Bounding box annotations

== == ==

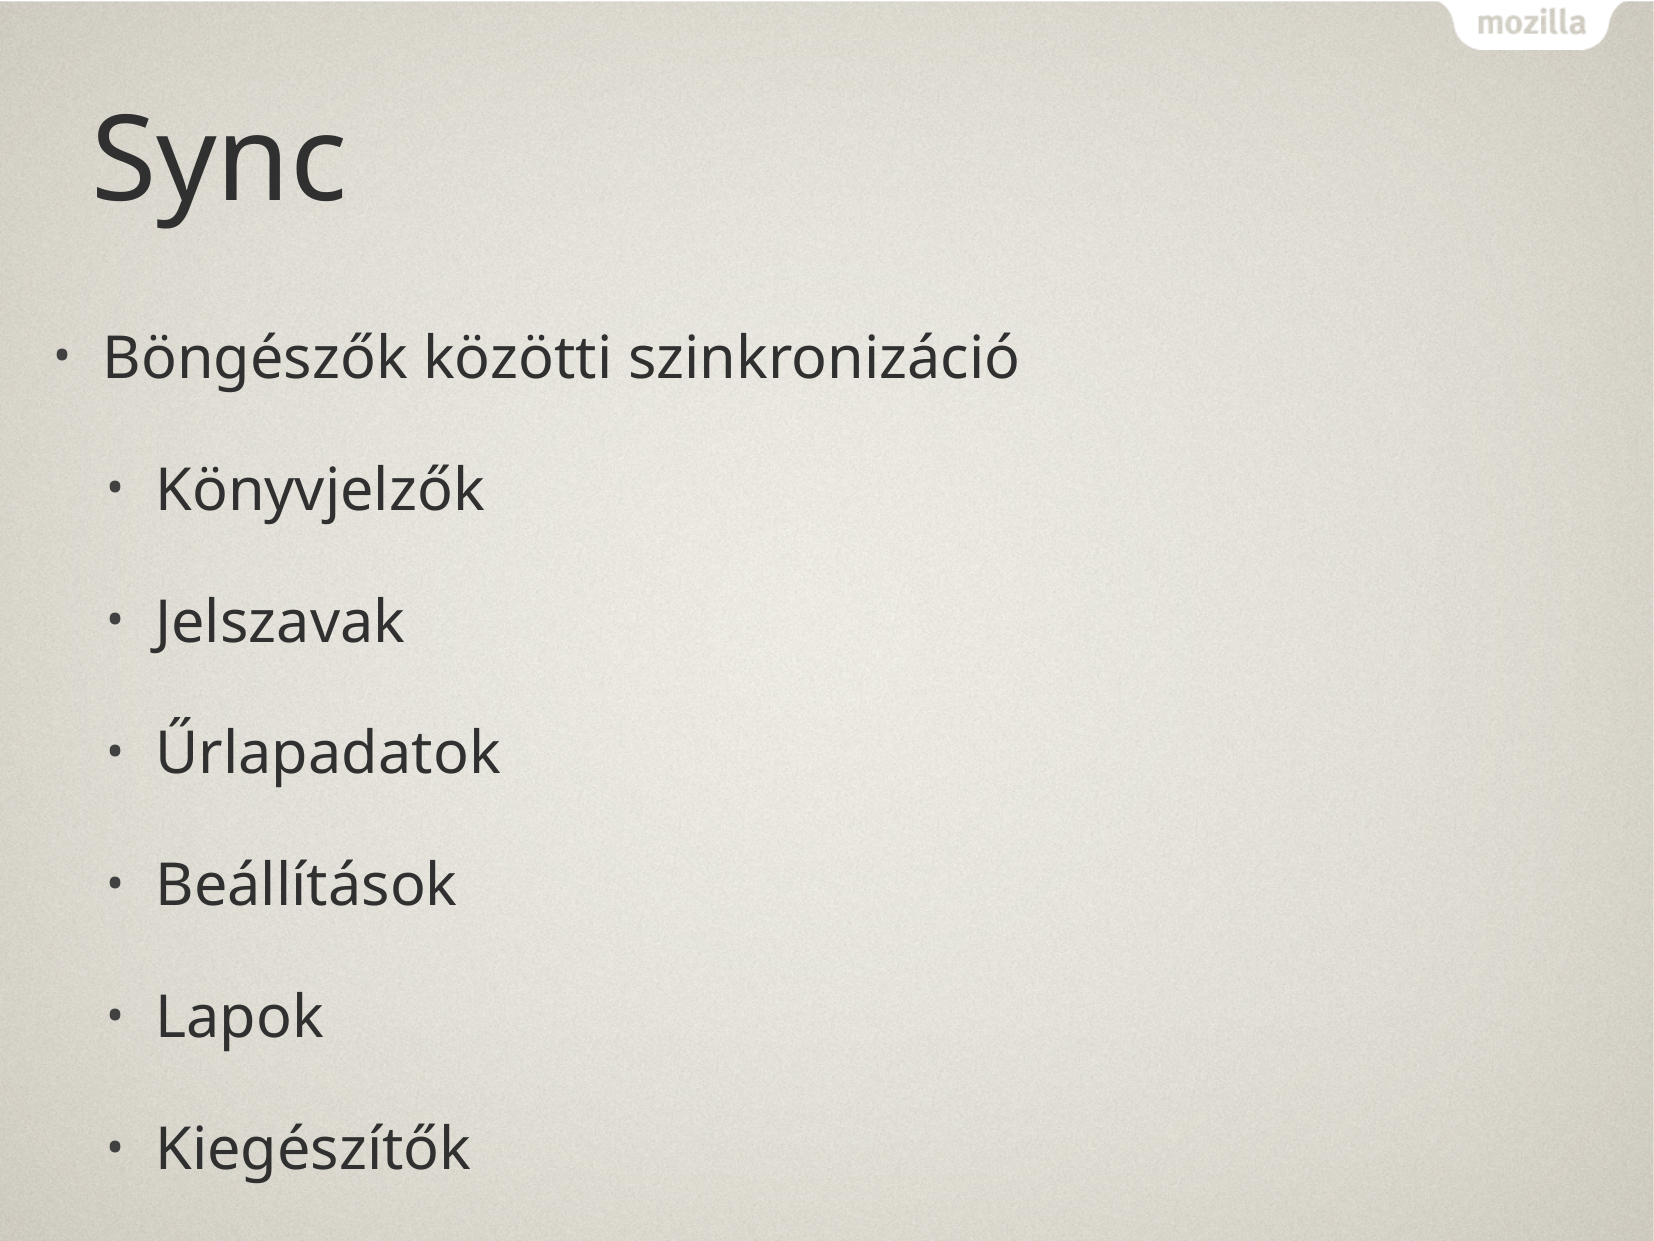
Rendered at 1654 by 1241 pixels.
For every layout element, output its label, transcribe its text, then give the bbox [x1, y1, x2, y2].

list Böngészők közötti szinkronizáció Könyvjelzők Jelszavak Űrlapadatok Beállítások Lapok Kiegészítők [45, 307, 1619, 1193]
picture [0, 0, 1654, 1241]
title Sync [82, 41, 1571, 265]
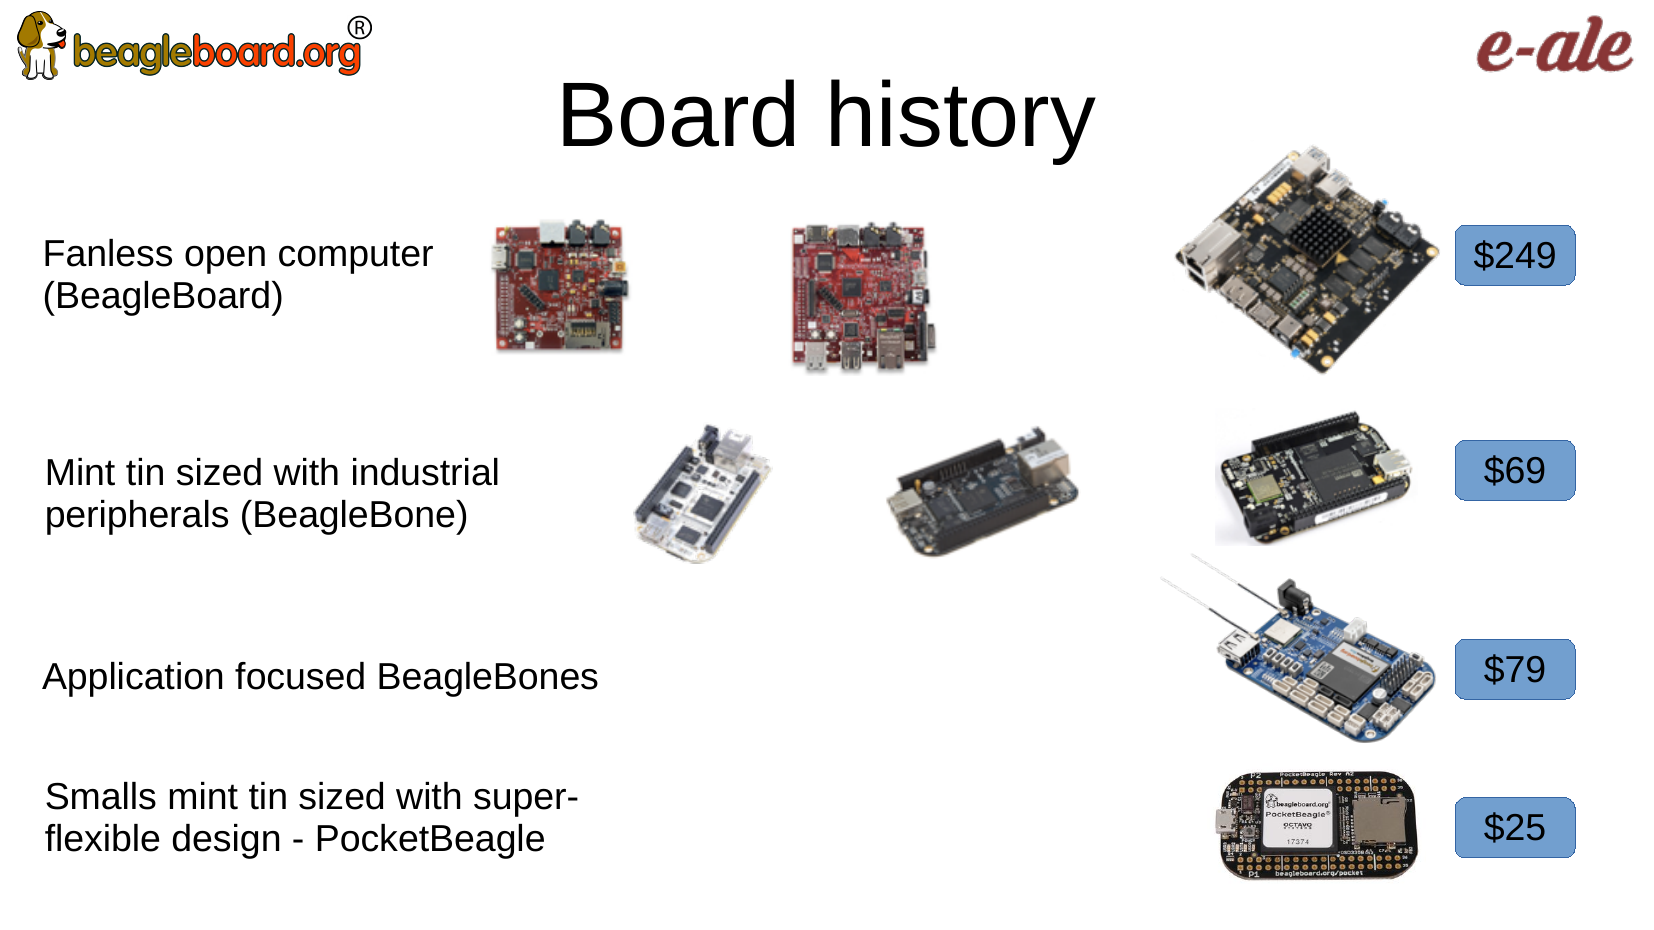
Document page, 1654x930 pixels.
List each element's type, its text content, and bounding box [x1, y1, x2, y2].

text_box Smalls mint tin sized with super-flexible design - PocketBeagle [30, 768, 643, 867]
text_box $25 [1455, 797, 1576, 858]
text_box Mint tin sized with industrial peripherals (BeagleBone) [30, 444, 571, 586]
picture [17, 11, 372, 80]
picture [1207, 763, 1426, 888]
text_box Application focused BeagleBones [27, 648, 646, 706]
picture [885, 425, 1081, 561]
title Board history [82, 37, 1571, 193]
picture [474, 197, 645, 368]
picture [1475, 14, 1636, 74]
text_box Fanless open computer (BeagleBoard) [27, 225, 451, 331]
picture [769, 193, 950, 376]
picture [622, 401, 783, 574]
text_box $249 [1455, 225, 1576, 286]
text_box $79 [1455, 639, 1576, 700]
text_box $69 [1455, 440, 1576, 501]
picture [1170, 140, 1446, 380]
picture [1155, 553, 1439, 751]
picture [1215, 408, 1418, 546]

== == ==

Reproduce the material word for word, from its very beginning through the line that contains "title Sync [82, 41, 1571, 265]", including that line. Leave out the picture.

Rendered at 1654 by 1241 pixels.
For every layout element, output its label, transcribe its text, then give the bbox [x1, y1, x2, y2].

list Böngészők közötti szinkronizáció Könyvjelzők Jelszavak Űrlapadatok Beállítások Lapok Kiegészítők [45, 307, 1619, 1193]
picture [0, 0, 1654, 1241]
title Sync [82, 41, 1571, 265]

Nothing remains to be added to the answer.